[Opening SUPPLIED RECORDS section]
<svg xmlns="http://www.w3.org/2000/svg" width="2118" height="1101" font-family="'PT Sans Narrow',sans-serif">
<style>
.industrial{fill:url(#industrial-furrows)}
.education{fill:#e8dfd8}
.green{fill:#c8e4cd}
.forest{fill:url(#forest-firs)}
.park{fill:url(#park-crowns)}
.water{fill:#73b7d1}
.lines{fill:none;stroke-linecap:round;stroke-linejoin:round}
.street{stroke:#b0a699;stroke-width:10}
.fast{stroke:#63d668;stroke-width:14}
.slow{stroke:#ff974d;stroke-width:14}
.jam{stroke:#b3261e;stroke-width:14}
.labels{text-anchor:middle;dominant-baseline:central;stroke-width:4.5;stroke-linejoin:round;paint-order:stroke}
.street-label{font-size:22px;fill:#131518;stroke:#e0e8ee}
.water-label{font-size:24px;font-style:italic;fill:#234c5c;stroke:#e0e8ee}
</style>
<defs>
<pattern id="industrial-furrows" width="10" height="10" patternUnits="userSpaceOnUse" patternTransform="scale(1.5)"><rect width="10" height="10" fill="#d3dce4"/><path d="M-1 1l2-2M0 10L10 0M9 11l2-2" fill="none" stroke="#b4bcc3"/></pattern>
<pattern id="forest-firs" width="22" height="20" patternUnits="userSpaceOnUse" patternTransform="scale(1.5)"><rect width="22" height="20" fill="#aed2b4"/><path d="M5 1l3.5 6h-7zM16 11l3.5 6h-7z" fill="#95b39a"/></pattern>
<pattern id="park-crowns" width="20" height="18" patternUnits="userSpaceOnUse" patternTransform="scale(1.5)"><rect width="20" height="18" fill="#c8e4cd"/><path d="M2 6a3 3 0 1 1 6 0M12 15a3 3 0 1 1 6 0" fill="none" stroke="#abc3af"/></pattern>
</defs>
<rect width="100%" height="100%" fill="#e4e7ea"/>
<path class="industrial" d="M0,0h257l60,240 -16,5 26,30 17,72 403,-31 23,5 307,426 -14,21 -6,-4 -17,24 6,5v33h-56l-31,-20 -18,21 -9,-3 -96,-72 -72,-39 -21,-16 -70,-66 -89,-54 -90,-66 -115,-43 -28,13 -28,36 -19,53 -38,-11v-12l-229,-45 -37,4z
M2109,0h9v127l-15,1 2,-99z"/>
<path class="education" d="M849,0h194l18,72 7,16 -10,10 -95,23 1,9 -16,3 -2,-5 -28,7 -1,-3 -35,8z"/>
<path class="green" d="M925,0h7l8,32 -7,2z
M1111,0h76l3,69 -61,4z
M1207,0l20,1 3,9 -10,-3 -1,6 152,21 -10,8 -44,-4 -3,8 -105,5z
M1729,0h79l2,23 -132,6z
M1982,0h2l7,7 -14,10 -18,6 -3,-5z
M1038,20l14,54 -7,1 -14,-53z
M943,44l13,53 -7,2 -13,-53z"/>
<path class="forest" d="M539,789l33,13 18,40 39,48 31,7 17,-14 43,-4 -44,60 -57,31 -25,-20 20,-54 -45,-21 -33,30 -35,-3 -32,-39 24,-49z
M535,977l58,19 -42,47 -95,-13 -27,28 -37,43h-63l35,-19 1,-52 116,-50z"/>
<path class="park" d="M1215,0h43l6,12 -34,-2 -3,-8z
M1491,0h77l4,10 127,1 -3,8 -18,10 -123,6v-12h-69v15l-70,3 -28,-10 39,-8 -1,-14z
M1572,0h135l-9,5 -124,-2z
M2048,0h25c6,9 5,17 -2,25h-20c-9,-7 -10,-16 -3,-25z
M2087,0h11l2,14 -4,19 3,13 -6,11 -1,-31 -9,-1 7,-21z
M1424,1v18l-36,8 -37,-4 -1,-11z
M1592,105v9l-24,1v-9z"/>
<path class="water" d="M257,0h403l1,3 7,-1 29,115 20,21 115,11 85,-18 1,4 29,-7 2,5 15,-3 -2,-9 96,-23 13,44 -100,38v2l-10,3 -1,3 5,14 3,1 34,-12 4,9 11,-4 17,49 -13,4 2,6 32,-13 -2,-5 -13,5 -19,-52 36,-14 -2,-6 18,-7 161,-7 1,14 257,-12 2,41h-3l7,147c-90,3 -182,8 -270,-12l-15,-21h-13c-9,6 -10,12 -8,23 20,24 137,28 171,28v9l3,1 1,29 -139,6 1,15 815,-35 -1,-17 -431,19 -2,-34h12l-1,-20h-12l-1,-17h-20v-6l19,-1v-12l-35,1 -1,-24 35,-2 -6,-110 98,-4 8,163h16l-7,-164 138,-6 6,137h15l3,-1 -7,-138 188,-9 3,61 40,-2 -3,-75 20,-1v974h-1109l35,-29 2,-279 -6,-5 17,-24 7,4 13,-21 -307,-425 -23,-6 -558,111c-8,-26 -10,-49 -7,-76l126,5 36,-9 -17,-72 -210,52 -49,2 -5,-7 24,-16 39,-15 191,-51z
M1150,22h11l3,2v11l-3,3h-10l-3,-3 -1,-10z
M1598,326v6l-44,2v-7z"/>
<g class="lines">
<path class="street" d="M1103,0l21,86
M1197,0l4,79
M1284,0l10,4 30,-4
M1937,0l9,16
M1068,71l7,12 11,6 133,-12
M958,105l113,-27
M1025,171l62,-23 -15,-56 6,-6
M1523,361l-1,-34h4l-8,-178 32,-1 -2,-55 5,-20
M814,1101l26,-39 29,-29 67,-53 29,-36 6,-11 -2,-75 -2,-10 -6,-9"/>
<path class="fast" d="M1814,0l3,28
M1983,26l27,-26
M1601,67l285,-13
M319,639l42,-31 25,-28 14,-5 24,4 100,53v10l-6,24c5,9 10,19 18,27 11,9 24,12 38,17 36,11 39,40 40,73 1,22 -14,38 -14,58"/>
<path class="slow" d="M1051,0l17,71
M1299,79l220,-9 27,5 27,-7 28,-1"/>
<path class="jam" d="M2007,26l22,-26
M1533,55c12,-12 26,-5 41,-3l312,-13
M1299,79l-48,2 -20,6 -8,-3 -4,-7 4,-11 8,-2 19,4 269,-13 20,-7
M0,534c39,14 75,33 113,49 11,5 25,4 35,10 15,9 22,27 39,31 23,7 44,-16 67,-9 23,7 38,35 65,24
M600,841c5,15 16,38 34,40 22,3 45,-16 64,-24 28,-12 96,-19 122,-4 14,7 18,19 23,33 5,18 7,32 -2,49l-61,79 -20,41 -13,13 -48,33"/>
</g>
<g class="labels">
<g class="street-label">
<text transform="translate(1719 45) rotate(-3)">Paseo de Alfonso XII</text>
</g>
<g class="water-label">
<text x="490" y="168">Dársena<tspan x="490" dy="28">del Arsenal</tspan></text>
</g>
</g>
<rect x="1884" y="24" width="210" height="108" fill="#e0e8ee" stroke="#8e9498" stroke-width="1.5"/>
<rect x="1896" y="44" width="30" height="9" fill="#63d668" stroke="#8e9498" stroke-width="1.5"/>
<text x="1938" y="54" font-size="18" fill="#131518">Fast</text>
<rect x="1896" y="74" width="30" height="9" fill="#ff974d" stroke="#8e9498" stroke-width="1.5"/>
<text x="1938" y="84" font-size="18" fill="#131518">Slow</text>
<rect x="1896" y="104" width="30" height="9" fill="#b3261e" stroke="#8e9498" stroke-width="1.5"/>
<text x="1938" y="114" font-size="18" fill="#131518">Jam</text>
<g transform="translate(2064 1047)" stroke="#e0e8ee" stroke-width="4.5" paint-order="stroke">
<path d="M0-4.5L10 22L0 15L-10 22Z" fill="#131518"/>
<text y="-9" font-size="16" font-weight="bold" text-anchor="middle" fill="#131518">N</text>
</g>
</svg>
[Closing SUPPLIED RECORDS section]
## HOW TO COMPLETE THIS TASK:
Identify each line in the records above that contains the word "round", and copy it out in full.

## YOUR RESPONSE:
.lines{fill:none;stroke-linecap:round;stroke-linejoin:round}
.labels{text-anchor:middle;dominant-baseline:central;stroke-width:4.5;stroke-linejoin:round;paint-order:stroke}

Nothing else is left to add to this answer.